Jadi UU Ormas, Kini Beban Politiknya ada di Presiden Jokowi
Beban politiknya ada di Jokowi saat ini, bagaimana pemerintahannya secara tepat mengimplementasikan UU Ormas ini
Penulis: Srihandriatmo Malau
Editor: Johnson Simanjuntak
TRIBUNNEWS.COM, JAKARTA - Peraturan Pemerintah Pengganti Undang-Undang (Perppu) No 2 Tahun 2017 Tentang Organisasi Masyarakat (Ormas) sudah disahkan menjadi Undang-Undang dalam Rapat Paripurna DPR.
Setelah disahkannya Perppu ini, menurut Pakar Komunikasi Politik Universitas Paramadina, Hendri Satrio, beban politiknya berada di tangan Presiden Joko Widodo (Jokowi).
Tepatnya imbuhnya, bagaimana pemerintahan Jokowi secara tepat mengimplementasikan UU Ormas ini.
"Beban politiknya ada di Jokowi saat ini, bagaimana pemerintahannya secara tepat mengimplementasikan UU Ormas ini," ujar Hendri Satrio kepada Tribunnews.com, Rabu (25/10/2017).
Karena kata dia, banyak mata akan menjadi saksi pelaksanaan UU ini.
"Dan pada saat salah implementasi maka akibat politiknya akan dirasakan Jokowi," katanya.
Selain itu menurutnya, HTI bila memang melanggar UU dan benar radikal maka harus dibubarkan dengan catatan yang transparan.
"Tidak boleh mengeyampingkan asa demokrasi dan kebebasan berpendapat," ujarnya.
Baca: Breaking News: Bupati Nganjuk Terjaring OTT KPK
Karenanya, sekali lagi ia tegaskan, beban politik UU ini ada di Jokowi bukan di Parpol yang mengesahkannya.
Artinya bila ada kesalahan implementasi, imbasnya tidak akan ke parpol yang mengesahkan atau Menteri yang mengusulkan, tapi akan langsung ke Jokowi.
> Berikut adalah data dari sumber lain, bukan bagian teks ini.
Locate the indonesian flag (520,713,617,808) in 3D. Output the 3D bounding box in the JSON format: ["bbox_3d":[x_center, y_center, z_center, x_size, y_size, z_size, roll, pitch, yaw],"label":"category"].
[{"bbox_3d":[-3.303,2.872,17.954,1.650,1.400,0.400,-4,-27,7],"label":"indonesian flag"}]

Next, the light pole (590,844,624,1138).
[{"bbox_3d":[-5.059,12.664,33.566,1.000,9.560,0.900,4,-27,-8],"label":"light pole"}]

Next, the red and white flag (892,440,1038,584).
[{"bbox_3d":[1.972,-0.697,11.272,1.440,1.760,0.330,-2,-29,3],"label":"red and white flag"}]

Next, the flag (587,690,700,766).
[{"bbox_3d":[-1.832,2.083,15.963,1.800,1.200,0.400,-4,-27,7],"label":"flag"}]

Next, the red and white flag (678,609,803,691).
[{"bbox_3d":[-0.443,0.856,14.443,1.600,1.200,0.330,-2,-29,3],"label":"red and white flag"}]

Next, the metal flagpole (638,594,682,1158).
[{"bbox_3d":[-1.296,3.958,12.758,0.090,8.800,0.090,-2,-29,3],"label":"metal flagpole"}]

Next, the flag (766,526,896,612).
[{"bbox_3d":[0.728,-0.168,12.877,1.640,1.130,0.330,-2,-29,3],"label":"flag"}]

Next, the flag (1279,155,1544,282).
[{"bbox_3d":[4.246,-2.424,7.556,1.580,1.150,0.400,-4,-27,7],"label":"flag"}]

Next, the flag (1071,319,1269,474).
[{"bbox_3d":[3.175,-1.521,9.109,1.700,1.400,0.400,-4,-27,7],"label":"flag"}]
Sejarah pun akan mencatat demikian
"Kalau saya tidak salah, Soekarno yang ciptakan UU Subversif tapi UU digunakan Suharto membungkam pendukung Soekarno, apakah sejarah akan berulang? Semoga keputusan pemerintah dan DPR tentang UU Ormas ini tepat, kita doakan," ucapnya.
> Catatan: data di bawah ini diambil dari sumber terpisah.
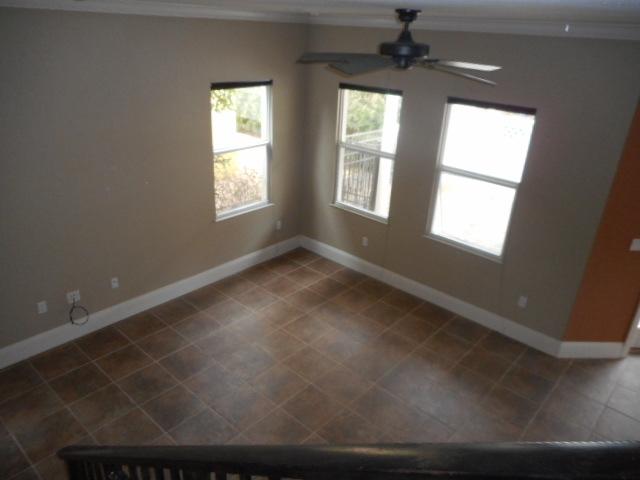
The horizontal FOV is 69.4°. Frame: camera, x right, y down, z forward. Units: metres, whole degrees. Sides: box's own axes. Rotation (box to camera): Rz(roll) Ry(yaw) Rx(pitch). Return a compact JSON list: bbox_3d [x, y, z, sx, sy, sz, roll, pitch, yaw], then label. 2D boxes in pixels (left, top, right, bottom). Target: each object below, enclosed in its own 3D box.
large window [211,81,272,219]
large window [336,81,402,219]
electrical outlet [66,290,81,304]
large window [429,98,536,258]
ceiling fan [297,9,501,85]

Rapat paripurna DPR akhirnya mengesahkan Peraturan Pemerintah Pengganti Undang-Undang (Perppu) Nomor 2 Tahun 2017 tentang pembubaran Ormas.
Mekanisme pengambilan keputusan di rapat paripurna DPR harus dilakukan secara voting karena musyawarah mufakat tidak tercapai.
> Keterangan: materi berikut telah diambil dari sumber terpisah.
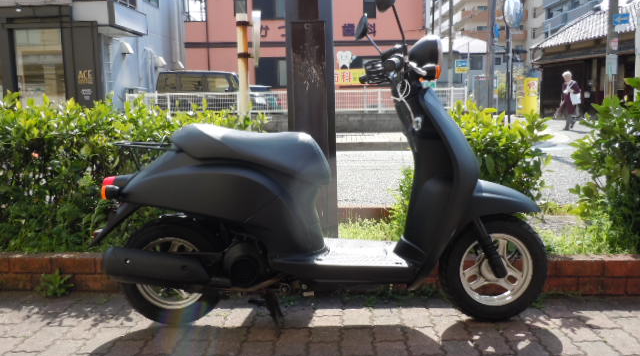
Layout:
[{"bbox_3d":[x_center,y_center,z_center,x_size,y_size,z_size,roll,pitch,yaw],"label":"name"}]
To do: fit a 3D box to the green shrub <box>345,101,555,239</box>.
[{"bbox_3d":[0.641,-0.051,2.800,1.000,0.700,0.720,-2,8,0],"label":"green shrub"}]

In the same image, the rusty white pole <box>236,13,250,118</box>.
[{"bbox_3d":[-0.498,-0.409,3.541,0.070,1.400,0.070,-2,8,0],"label":"rusty white pole"}]

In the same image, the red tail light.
[{"bbox_3d":[-0.747,0.037,1.842,0.065,0.088,0.130,-1,7,1],"label":"red tail light"}]

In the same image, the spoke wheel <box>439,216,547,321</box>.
[{"bbox_3d":[0.631,0.328,1.879,0.392,0.392,0.090,-1,7,1],"label":"spoke wheel"}]

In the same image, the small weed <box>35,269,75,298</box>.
[{"bbox_3d":[-1.155,0.456,2.256,0.150,0.125,0.110,-1,7,0],"label":"small weed"}]

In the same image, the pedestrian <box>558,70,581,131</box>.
[{"bbox_3d":[6.541,-2.036,13.600,0.500,1.560,0.500,-8,10,-38],"label":"pedestrian"}]

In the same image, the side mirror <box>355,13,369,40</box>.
[{"bbox_3d":[0.165,-0.597,2.053,0.042,0.100,0.105,14,2,-18],"label":"side mirror"}]

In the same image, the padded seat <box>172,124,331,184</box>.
[{"bbox_3d":[-0.238,-0.084,1.847,0.555,0.200,0.265,-1,7,1],"label":"padded seat"}]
Sebanyak 314 anggota DPR yang menghadiri rapat paripurna itu menyetujui Perppu Ormas.
Mereka dari Fraksi Partai Demokrasi Indonesia Perjuangan (PDIP), Partai Golkar, Partai Nasdem, Partai Hanura, Partai Persatuan Pembangunan (PPP), Partai Kebangkitan Bangsa (PKB) dan Partai Demokrat.